А как сейчас в Милане? Эля мне описывала весь ужас теперешнего миланского климата. 17 градусов тепла, моросящий дождь, смог, автомобильные пробки. Ну, последнее не очень тебя страшит, а все остальное? Как у тебя дома? Твое великое техническое чудо согревает квартиру? Или же охлаждает? Написала бы о распорядке своей жизни. Как ты питаешься? Это вовсе не зряшный вопрос при твоих болячках. Боюсь, что готовкой ты занималась только при мне, а сейчас ешь случайно и в сухомятку.
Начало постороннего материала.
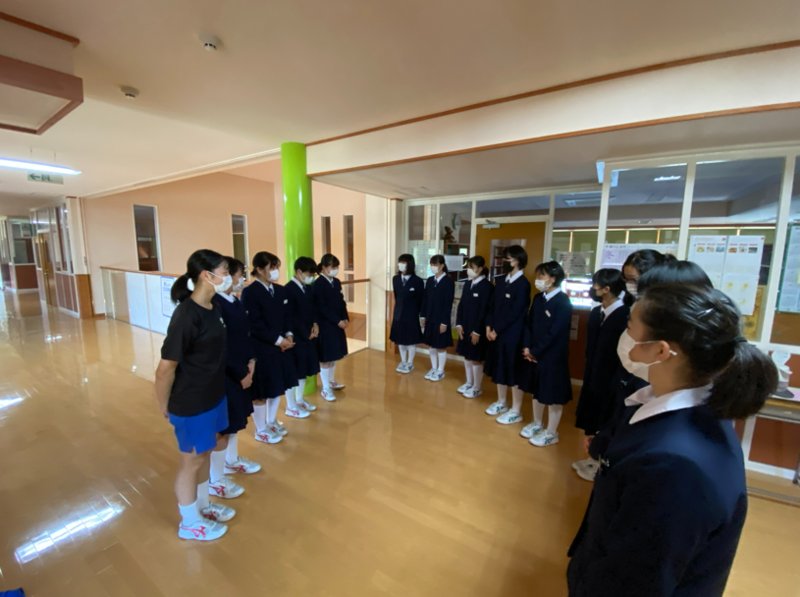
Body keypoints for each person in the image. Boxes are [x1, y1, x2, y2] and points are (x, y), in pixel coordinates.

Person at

Много и тревожно думаю об Алеше. Конечно, четырехгодичный кайф должен был закончиться». Но боюсь, что он, а главное Галя, уже как те животные, которые выросли в комфорте заповедника: в дикой природе они уже не уживутся. Мне он, естественно, про это никогда не говорит.
Иногда получаю длинные письма от Володи Порудоминского. У него удобная для человека его характера, ниша. Надя, дети, внуки, несколько приятных людей вокруг, долгие часы в библиотеке, неторопливое размышление на бумаге о таких людях, как Толстой, Гаршин, Соловьев… И вера. Хорошо быть верующим! Нам с тобой не дано это счастье. Но и у Володьки в письмах проскальзывает грусть, а то и тоска. Как бы ни было хорошо новое, оно не может заменить прошлого.
Еще грустнее письма моего племянника из Лос-Анджелеса. Грустны они тем, что в них все сильнее ощущается полный и окончательный разрыв с тем, что он оставил здесь. Ему нравится Калифорния, он уже обрел и среду. А тут еще и драма его постигшая: умер его единственный сын. Это была какая-то тупиковая ветвь нашего рода. Красивый и обаятельный, он был недобрым, эгоистичным, безразличный к судьбам людей, и умер 39 лет от запоя, оставив после себя кучу вдов и детей… Так что Толе надо сидеть в калифорнийском Эдеме, и правильно сделала его жена, что не пустила его даже на похороны сына.
Если я поправлюсь настолько, что буду чувствовать себя совсем нормально, может быть, приму приглашение приехать в Дрезден, чтобы там выступить в нескольких местах. Ну, если это станет реальностью, то конечно, поеду с Наташей.